*** Opening of Data shown ***
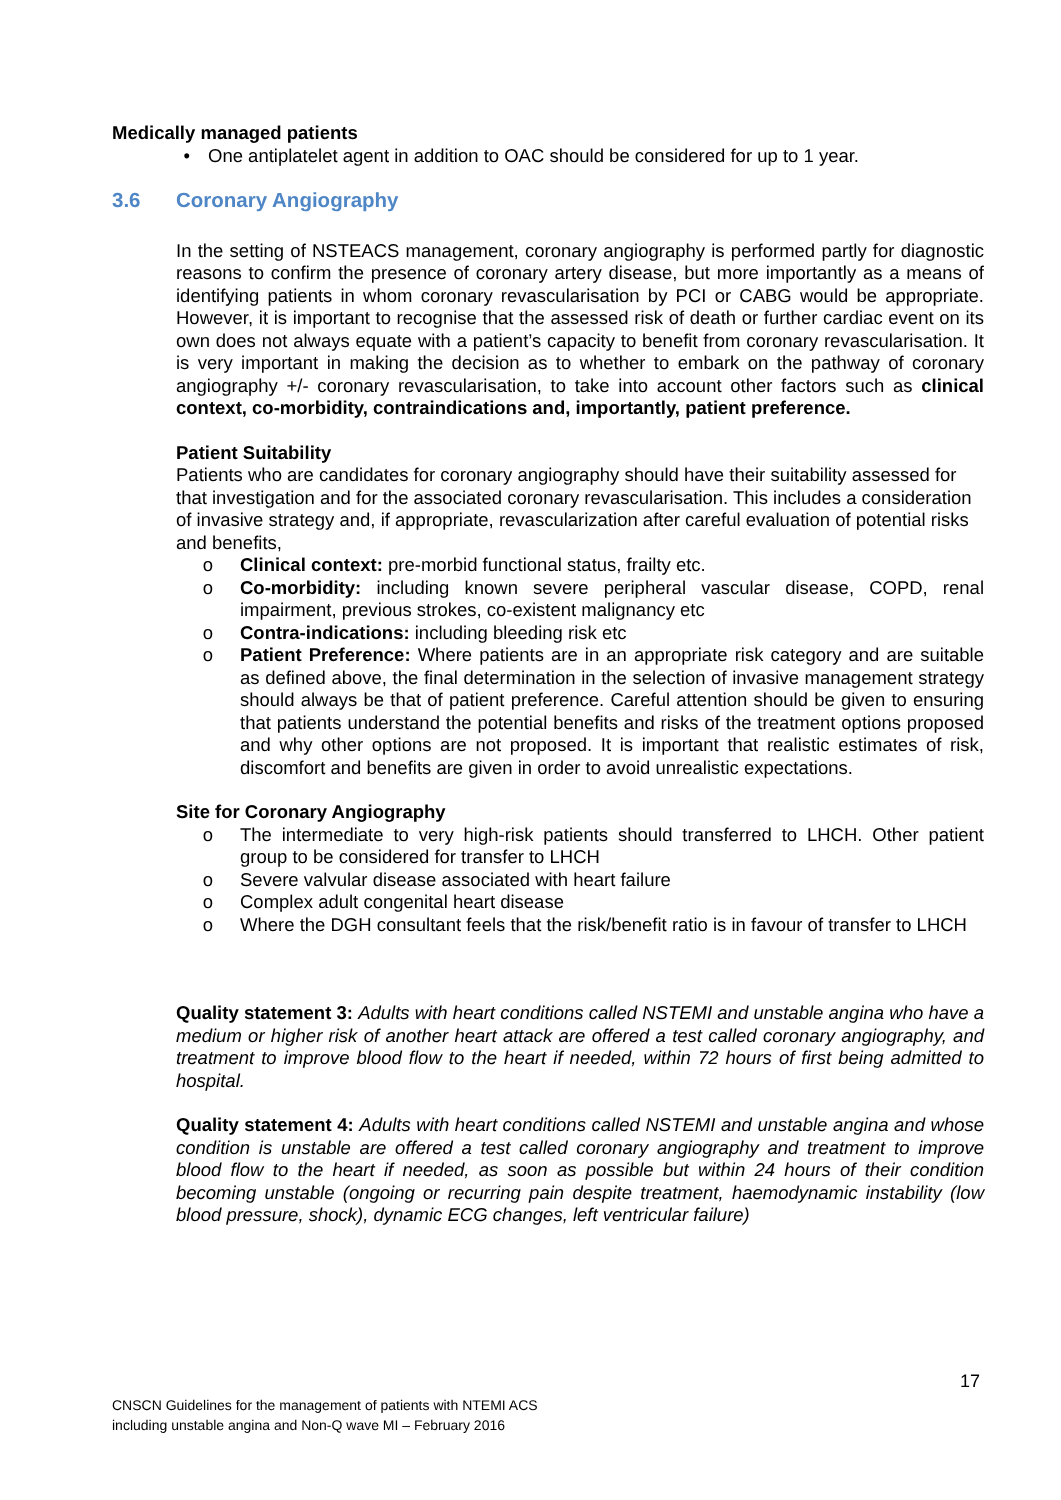Medically managed patients
• One antiplatelet agent in addition to OAC should be considered for up to 1 year.
3.6 Coronary Angiography
In the setting of NSTEACS management, coronary angiography is performed partly for diagnostic reasons to confirm the presence of coronary artery disease, but more importantly as a means of identifying patients in whom coronary revascularisation by PCI or CABG would be appropriate. However, it is important to recognise that the assessed risk of death or further cardiac event on its own does not always equate with a patient’s capacity to benefit from coronary revascularisation. It is very important in making the decision as to whether to embark on the pathway of coronary angiography +/- coronary revascularisation, to take into account other factors such as clinical context, co-morbidity, contraindications and, importantly, patient preference.
Patient Suitability
Patients who are candidates for coronary angiography should have their suitability assessed for that investigation and for the associated coronary revascularisation. This includes a consideration of invasive strategy and, if appropriate, revascularization after careful evaluation of potential risks and benefits,
o Clinical context: pre-morbid functional status, frailty etc.
o Co-morbidity: including known severe peripheral vascular disease, COPD, renal impairment, previous strokes, co-existent malignancy etc
o Contra-indications: including bleeding risk etc
o Patient Preference: Where patients are in an appropriate risk category and are suitable as defined above, the final determination in the selection of invasive management strategy should always be that of patient preference. Careful attention should be given to ensuring that patients understand the potential benefits and risks of the treatment options proposed and why other options are not proposed. It is important that realistic estimates of risk, discomfort and benefits are given in order to avoid unrealistic expectations.
Site for Coronary Angiography
o The intermediate to very high-risk patients should transferred to LHCH. Other patient group to be considered for transfer to LHCH
o Severe valvular disease associated with heart failure
o Complex adult congenital heart disease
o Where the DGH consultant feels that the risk/benefit ratio is in favour of transfer to LHCH
Quality statement 3: Adults with heart conditions called NSTEMI and unstable angina who have a medium or higher risk of another heart attack are offered a test called coronary angiography, and treatment to improve blood flow to the heart if needed, within 72 hours of first being admitted to hospital.
Quality statement 4: Adults with heart conditions called NSTEMI and unstable angina and whose condition is unstable are offered a test called coronary angiography and treatment to improve blood flow to the heart if needed, as soon as possible but within 24 hours of their condition becoming unstable (ongoing or recurring pain despite treatment, haemodynamic instability (low blood pressure, shock), dynamic ECG changes, left ventricular failure)
17
CNSCN Guidelines for the management of patients with NTEMI ACS
including unstable angina and Non-Q wave MI – February 2016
*** Close of Data shown ***
(What needs to be done) Note each line above that contains "including" and copy it out.

(Answer)
o Co-morbidity: including known severe peripheral vascular disease, COPD, renal impairment, previous strokes, co-existent malignancy etc
o Contra-indications: including bleeding risk etc
including unstable angina and Non-Q wave MI – February 2016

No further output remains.